> [RECORD SET]:
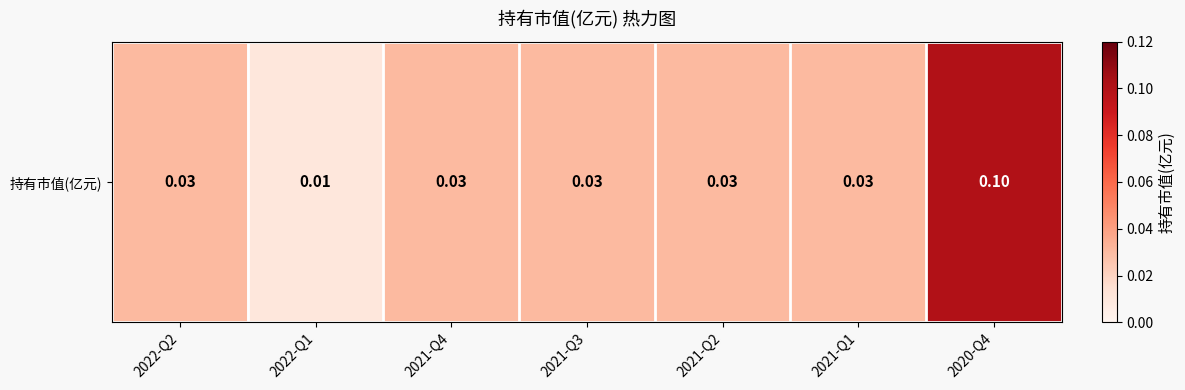

Which has a higher value, 2020-Q4 or 2021-Q4?

2020-Q4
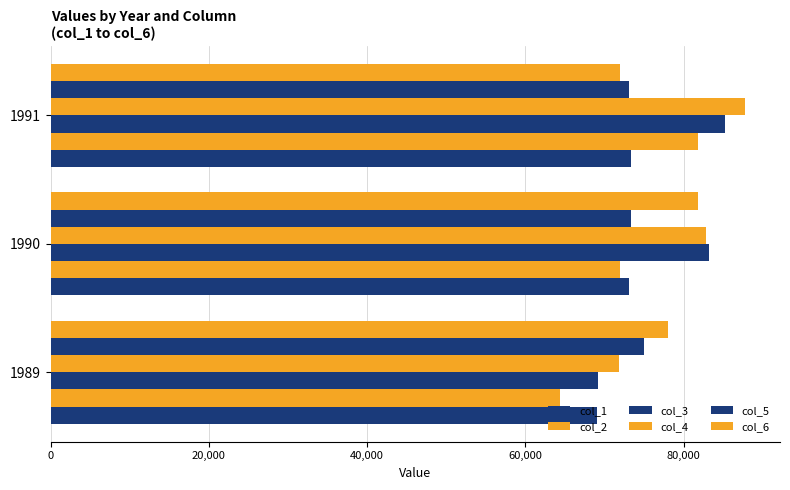

What is the difference between the maximum and minimum values in the col_3 series?

16000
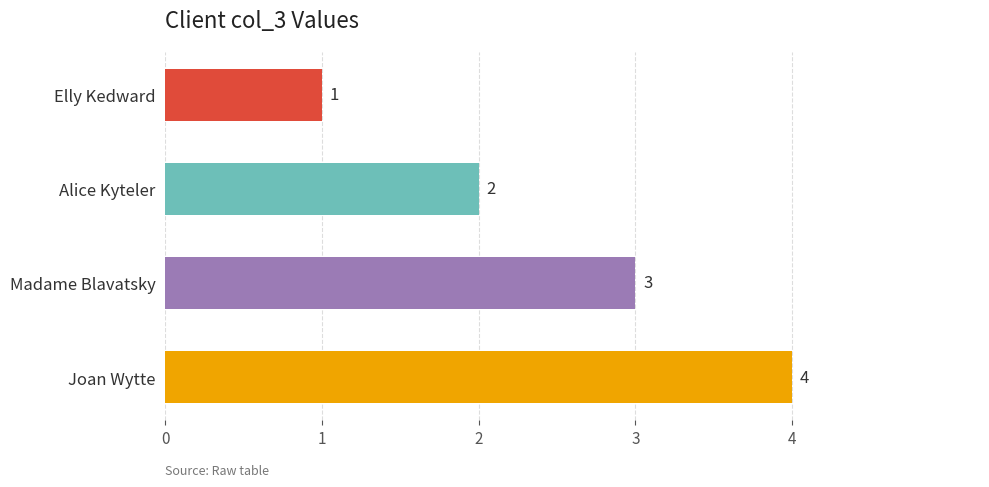

What is the minimum value shown in the chart?

1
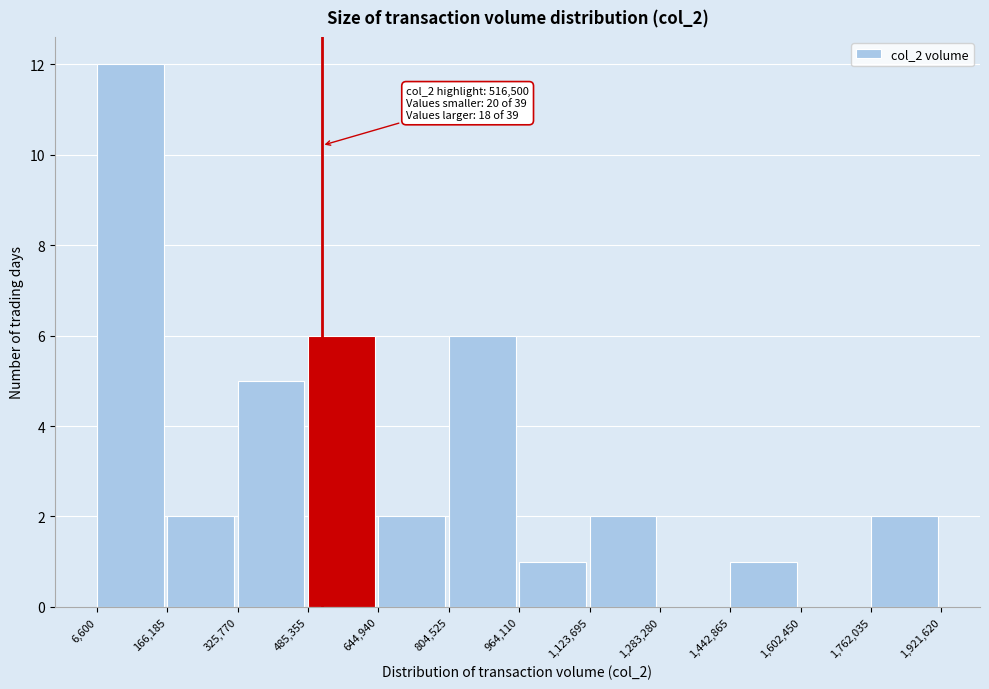

Over which range of the x-axis is the bar tallest?

6,600 to 166,185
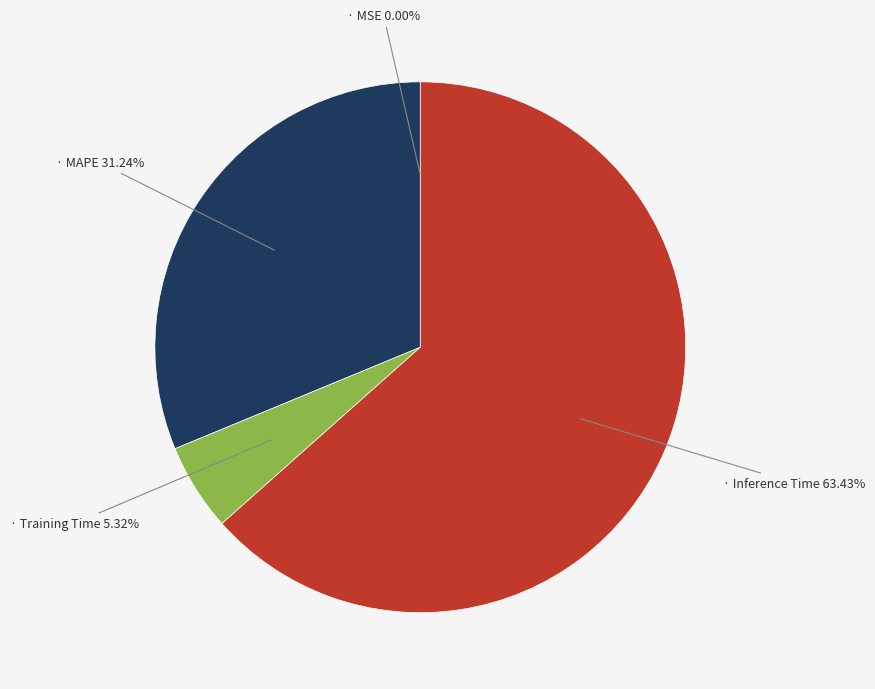

Is there a majority slice in this chart?

Yes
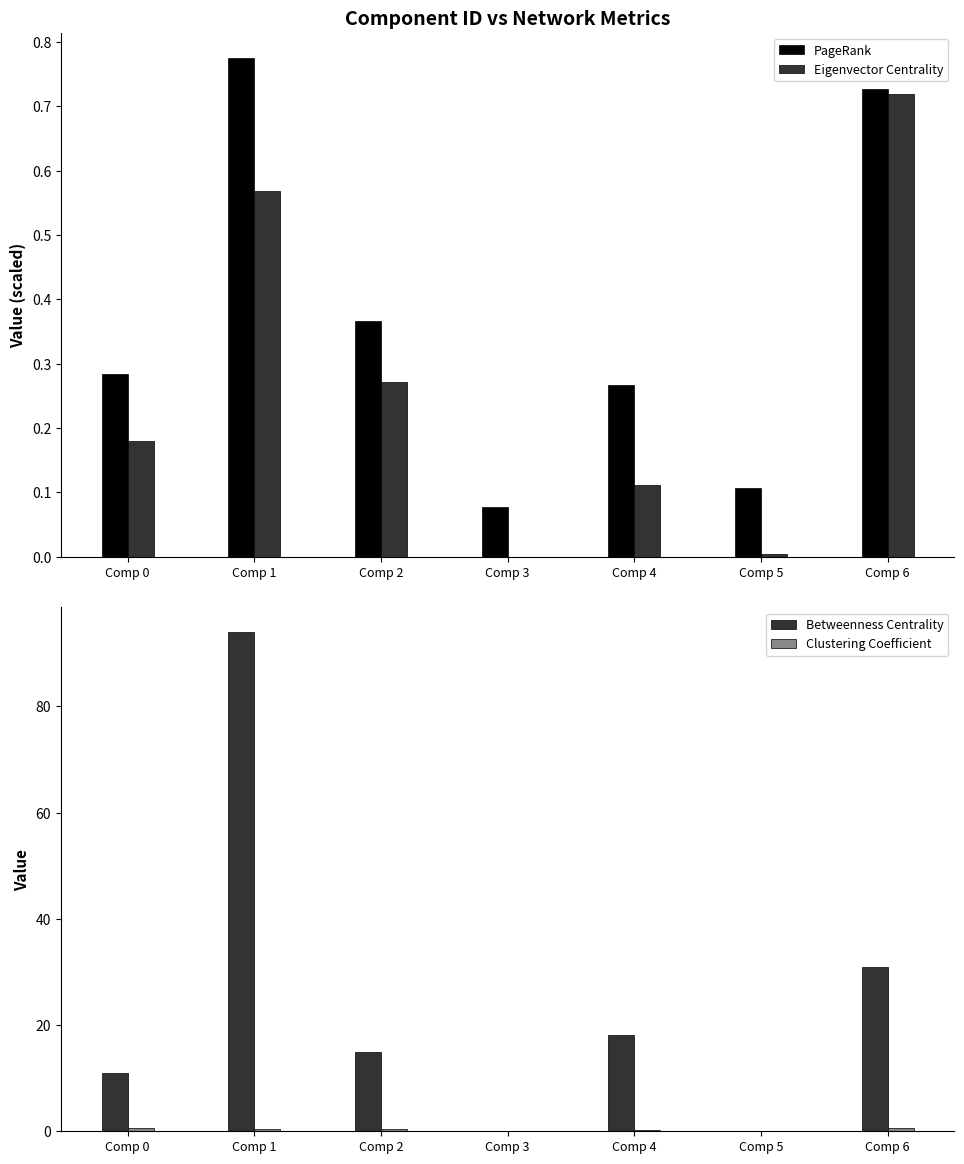

The value of Clustering Coefficient at Comp 1 is 0.4. True or false?

True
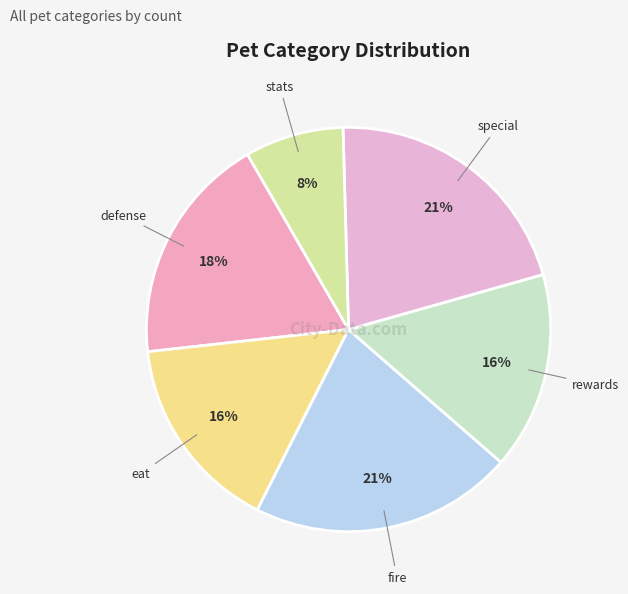

To the nearest percent, what is the average slice percentage?

17%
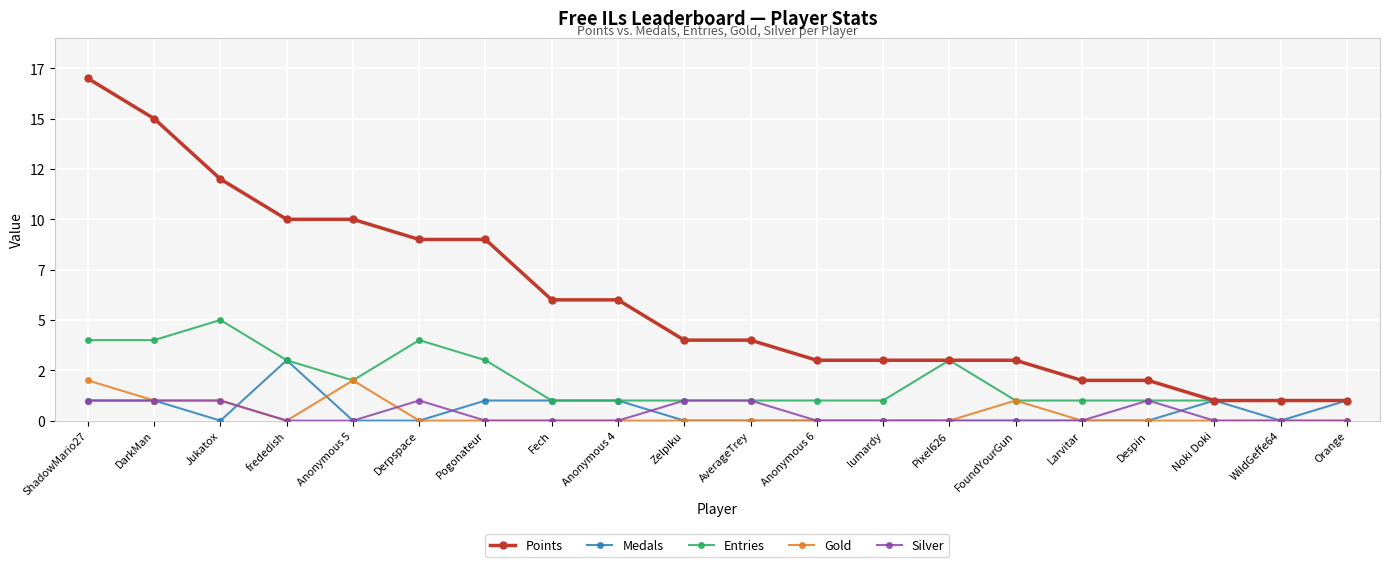

What are all the series names shown in the legend?

Points, Medals, Entries, Gold, Silver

> [DIRECTIVE]:
Extract every line of the material above that contains the word "shown", copying each line in full.

> [SOLUTION FOR THIS TASK]:
What is the minimum value shown in the chart?
What are all the series names shown in the legend?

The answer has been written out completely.